▶ WHAT IS REQUIRED: Word for word, transcribe the lines below and drop the pictures.

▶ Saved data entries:
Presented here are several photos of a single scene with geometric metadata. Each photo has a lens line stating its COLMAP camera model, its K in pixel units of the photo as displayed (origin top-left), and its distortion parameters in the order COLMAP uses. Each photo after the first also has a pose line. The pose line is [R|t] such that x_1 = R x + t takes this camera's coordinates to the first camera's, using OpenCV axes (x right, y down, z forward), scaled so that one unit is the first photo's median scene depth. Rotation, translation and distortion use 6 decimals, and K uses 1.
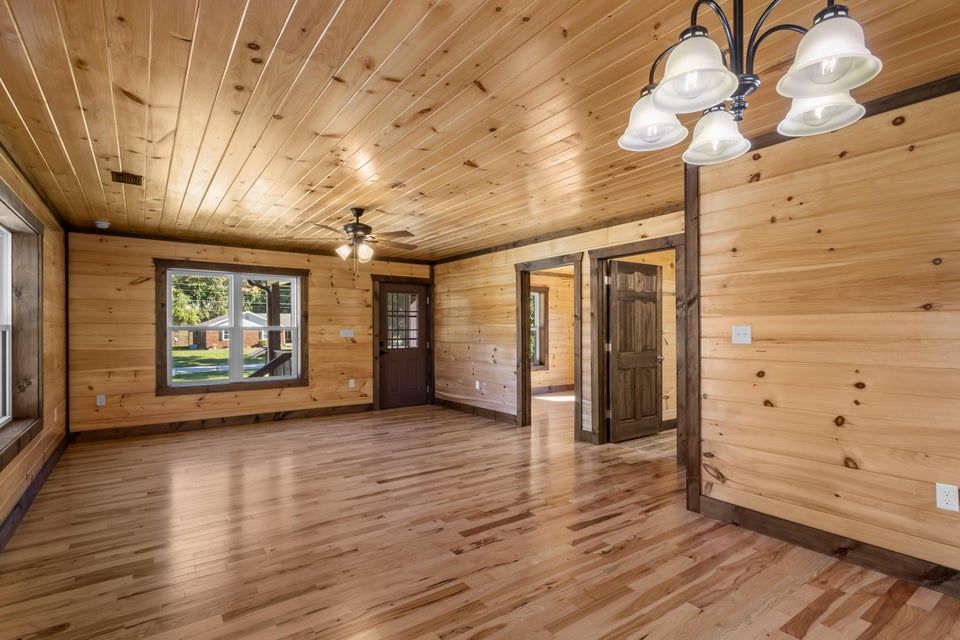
lens RADIAL K [[457.5, 0, 483.5], [0, 457.5, 326.0], [0, 0, 1]] dist [0.017800, -0.002218]
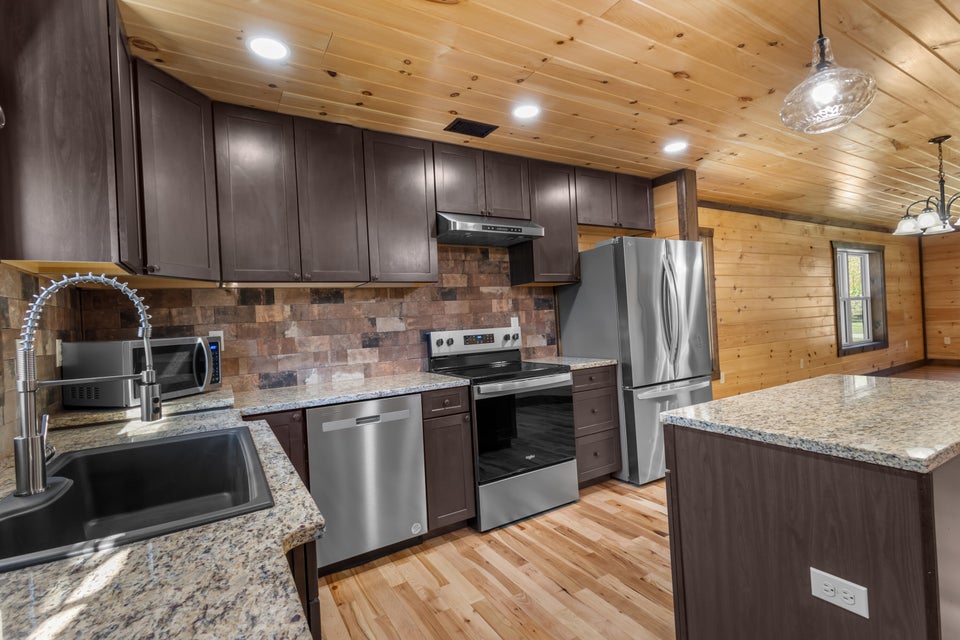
lens RADIAL K [[457.5, 0, 476.1], [0, 457.5, 321.2], [0, 0, 1]] dist [0.017800, -0.002218]
pose [[-0.084930, 0.002678, -0.996383, 0.952138], [0.061834, 0.998083, -0.002588, 0.002330], [0.994466, -0.061830, -0.084933, -0.479303]]
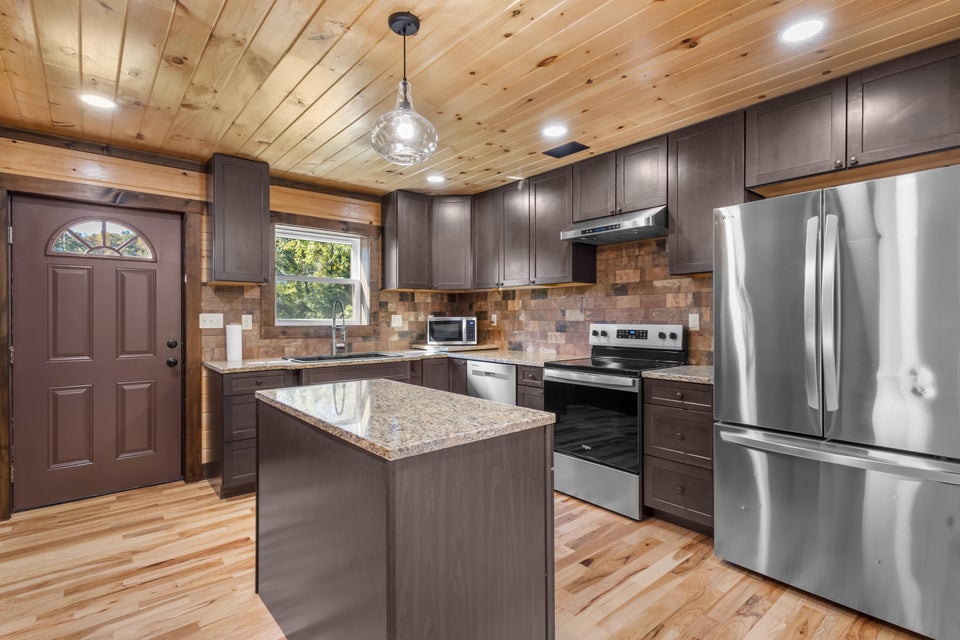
lens RADIAL K [[457.5, 0, 473.9], [0, 457.5, 319.5], [0, 0, 1]] dist [0.017800, -0.002218]
pose [[-0.997293, 0.005578, -0.073322, 0.540379], [0.005598, 0.999984, -0.000058, 0.004234], [0.073320, -0.000469, -0.997308, 0.169492]]
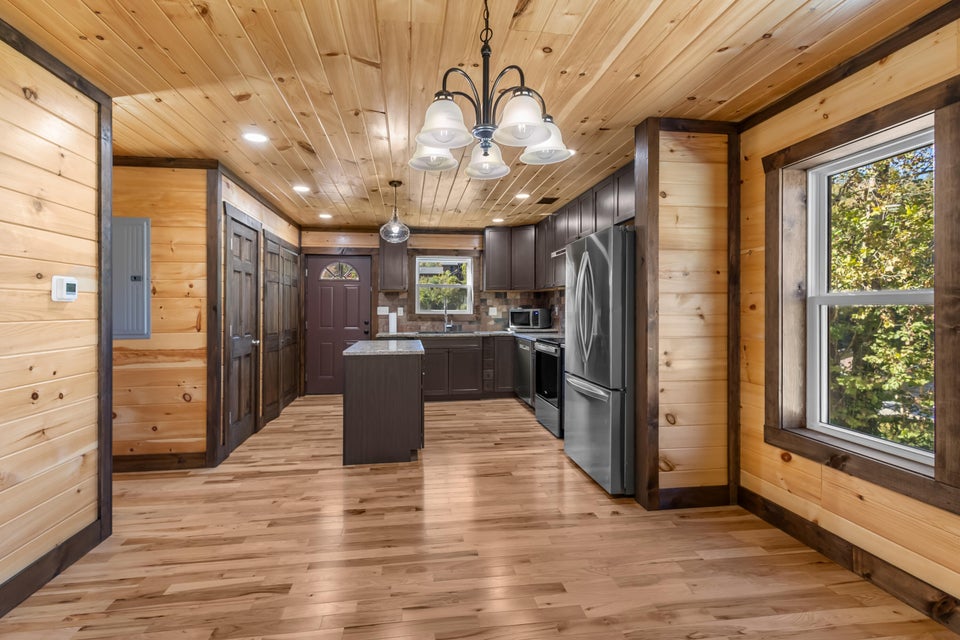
lens RADIAL K [[457.5, 0, 477.1], [0, 457.5, 311.1], [0, 0, 1]] dist [0.017800, -0.002218]
pose [[-0.887991, 0.001258, 0.459859, -0.009382], [0.001167, 0.999999, -0.000481, 0.006020], [-0.459859, 0.000109, -0.887992, 0.518145]]
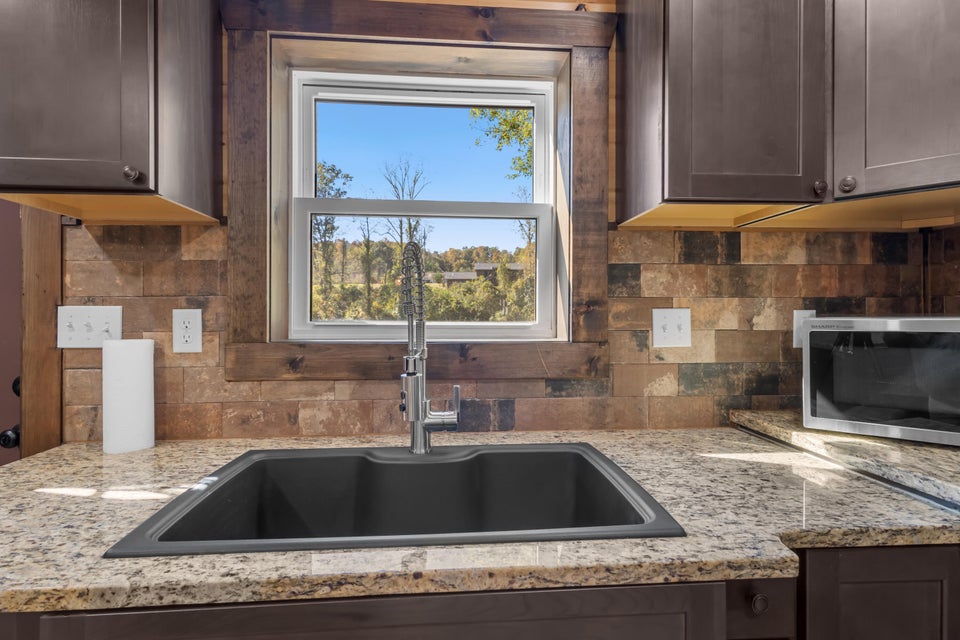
lens RADIAL K [[457.5, 0, 481.4], [0, 457.5, 313.3], [0, 0, 1]] dist [0.017800, -0.002218]
pose [[-0.855888, 0.007135, 0.517112, 0.586942], [0.000617, 0.999918, -0.012775, -0.000271], [-0.517161, -0.010615, -0.855822, -0.521620]]
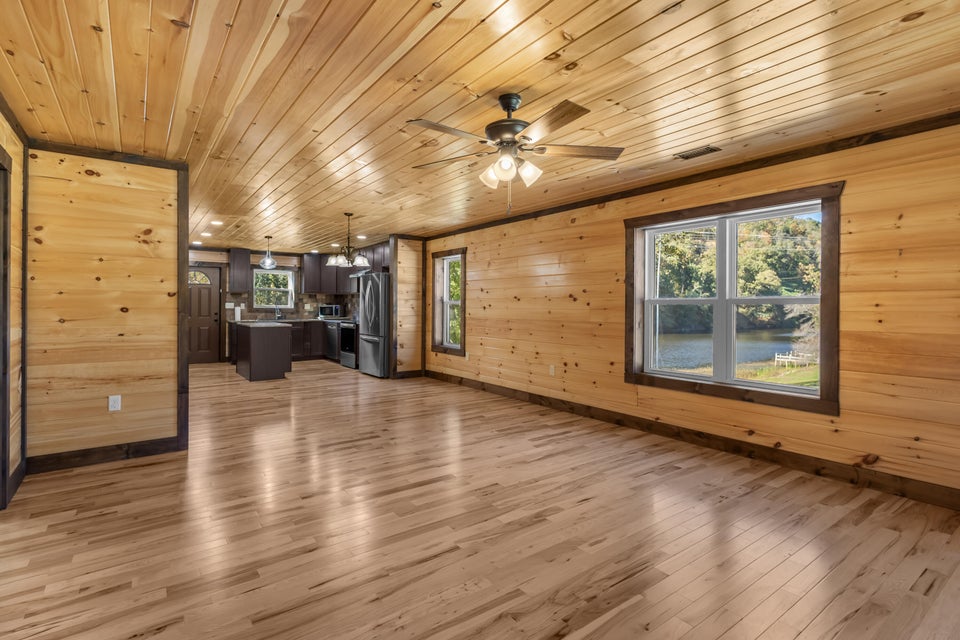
lens RADIAL K [[457.5, 0, 464.9], [0, 457.5, 307.6], [0, 0, 1]] dist [0.017800, -0.002218]
pose [[-0.999856, -0.003510, 0.016629, -0.210890], [-0.003567, 0.999988, -0.003403, 0.016861], [-0.016617, -0.003462, -0.999856, 1.495052]]
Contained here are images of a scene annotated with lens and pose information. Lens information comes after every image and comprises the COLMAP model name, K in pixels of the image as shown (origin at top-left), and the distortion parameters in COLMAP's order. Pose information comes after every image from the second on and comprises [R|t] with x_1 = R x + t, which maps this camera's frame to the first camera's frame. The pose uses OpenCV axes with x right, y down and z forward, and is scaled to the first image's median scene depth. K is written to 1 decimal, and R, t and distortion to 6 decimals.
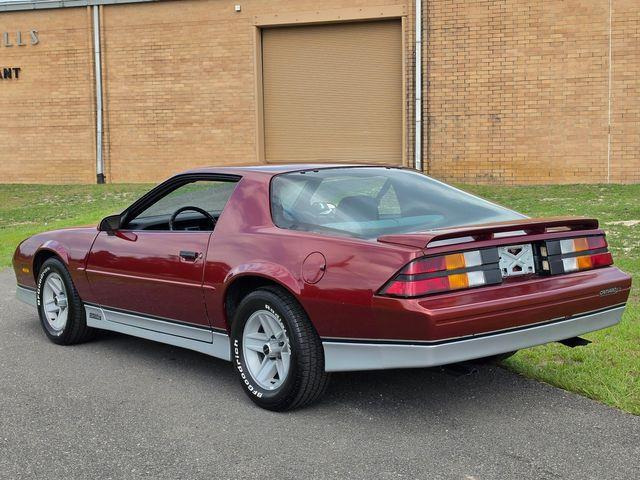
lens RADIAL K [[958.6, 0, 320.0], [0, 958.6, 240.0], [0, 0, 1]] dist [0.117517, -0.046741]
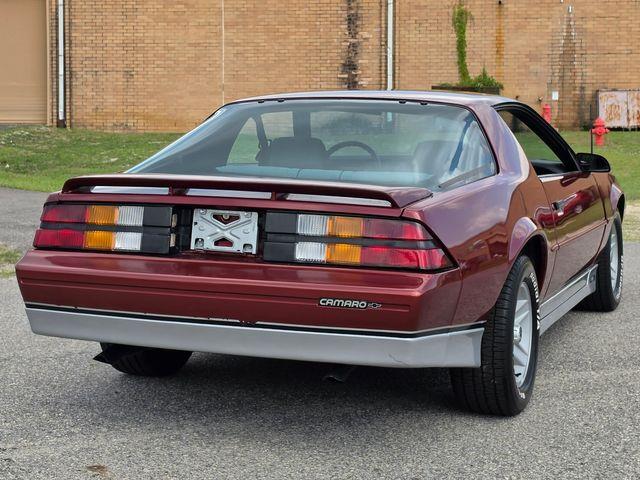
lens RADIAL K [[1152.8, 0, 320.0], [0, 1152.8, 240.0], [0, 0, 1]] dist [0.108633, -0.079145]
pose [[0.489853, 0.135630, -0.861190, 0.152706], [-0.098983, 0.990089, 0.099627, -0.010121], [0.866168, 0.036441, 0.498423, 0.099008]]
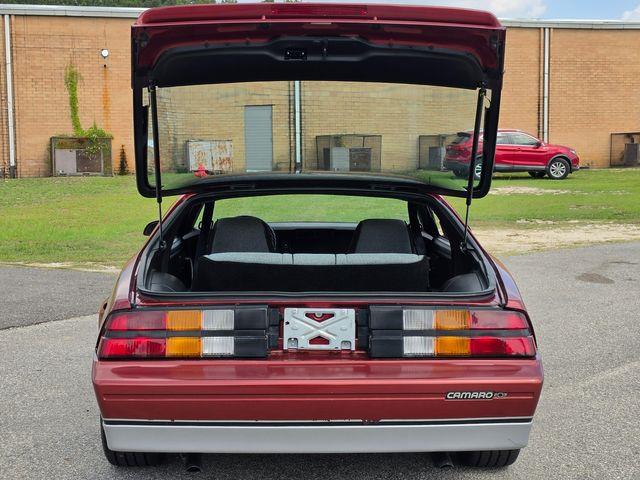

▶ TASK SOLUTION:
Presented here are several photos of a single scene with geometric metadata. Each photo has a lens line stating its COLMAP camera model, its K in pixel units of the photo as displayed (origin top-left), and its distortion parameters in the order COLMAP uses. Each photo after the first also has a pose line. The pose line is [R|t] such that x_1 = R x + t takes this camera's coordinates to the first camera's, using OpenCV axes (x right, y down, z forward), scaled so that one unit is the first photo's median scene depth. Rotation, translation and distortion use 6 decimals, and K uses 1.
lens RADIAL K [[457.5, 0, 483.5], [0, 457.5, 326.0], [0, 0, 1]] dist [0.017800, -0.002218]
lens RADIAL K [[457.5, 0, 476.1], [0, 457.5, 321.2], [0, 0, 1]] dist [0.017800, -0.002218]
pose [[-0.084930, 0.002678, -0.996383, 0.952138], [0.061834, 0.998083, -0.002588, 0.002330], [0.994466, -0.061830, -0.084933, -0.479303]]
lens RADIAL K [[457.5, 0, 473.9], [0, 457.5, 319.5], [0, 0, 1]] dist [0.017800, -0.002218]
pose [[-0.997293, 0.005578, -0.073322, 0.540379], [0.005598, 0.999984, -0.000058, 0.004234], [0.073320, -0.000469, -0.997308, 0.169492]]
lens RADIAL K [[457.5, 0, 477.1], [0, 457.5, 311.1], [0, 0, 1]] dist [0.017800, -0.002218]
pose [[-0.887991, 0.001258, 0.459859, -0.009382], [0.001167, 0.999999, -0.000481, 0.006020], [-0.459859, 0.000109, -0.887992, 0.518145]]
lens RADIAL K [[457.5, 0, 481.4], [0, 457.5, 313.3], [0, 0, 1]] dist [0.017800, -0.002218]
pose [[-0.855888, 0.007135, 0.517112, 0.586942], [0.000617, 0.999918, -0.012775, -0.000271], [-0.517161, -0.010615, -0.855822, -0.521620]]
lens RADIAL K [[457.5, 0, 464.9], [0, 457.5, 307.6], [0, 0, 1]] dist [0.017800, -0.002218]
pose [[-0.999856, -0.003510, 0.016629, -0.210890], [-0.003567, 0.999988, -0.003403, 0.016861], [-0.016617, -0.003462, -0.999856, 1.495052]]
Contained here are images of a scene annotated with lens and pose information. Lens information comes after every image and comprises the COLMAP model name, K in pixels of the image as shown (origin at top-left), and the distortion parameters in COLMAP's order. Pose information comes after every image from the second on and comprises [R|t] with x_1 = R x + t, which maps this camera's frame to the first camera's frame. The pose uses OpenCV axes with x right, y down and z forward, and is scaled to the first image's median scene depth. K is written to 1 decimal, and R, t and distortion to 6 decimals.
lens RADIAL K [[958.6, 0, 320.0], [0, 958.6, 240.0], [0, 0, 1]] dist [0.117517, -0.046741]
lens RADIAL K [[1152.8, 0, 320.0], [0, 1152.8, 240.0], [0, 0, 1]] dist [0.108633, -0.079145]
pose [[0.489853, 0.135630, -0.861190, 0.152706], [-0.098983, 0.990089, 0.099627, -0.010121], [0.866168, 0.036441, 0.498423, 0.099008]]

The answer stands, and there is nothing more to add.